* Directions *
Copy the listing below word for word, leaving out the pictures.

Text extracted from each page:
--- START ---

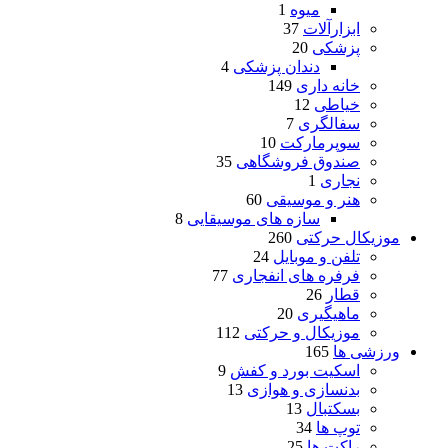
میوه
1
ابزارآلات
37
پزشکی
20
دندان پزشکی
4
خانه داری
149
خیاطی
12
سفالگری
7
سوپرمارکت
10
صندوق فروشگاهی
35
نجاری
1
هنر و موسیقی
60
سازه های موسیقایی
8
موزیکال حرکتی
260
تلفن و موبایل
24
فرفره های انفجاری
77
قطار
26
ماهیگیری
20
موزیکال و حرکتی
112
ورزشی ها
165
اسکیت بورد و کفش
9
بدنسازی و هوازی
13
بسکتبال
13
توپ ها
34
راکت ها
25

--- END ---

* The answer *
میوه
1
ابزارآلات
37
پزشکی
20
دندان پزشکی
4
خانه داری
149
خیاطی
12
سفالگری
7
سوپرمارکت
10
صندوق فروشگاهی
35
نجاری
1
هنر و موسیقی
60
سازه های موسیقایی
8
موزیکال حرکتی
260
تلفن و موبایل
24
فرفره های انفجاری
77
قطار
26
ماهیگیری
20
موزیکال و حرکتی
112
ورزشی ها
165
اسکیت بورد و کفش
9
بدنسازی و هوازی
13
بسکتبال
13
توپ ها
34
راکت ها
25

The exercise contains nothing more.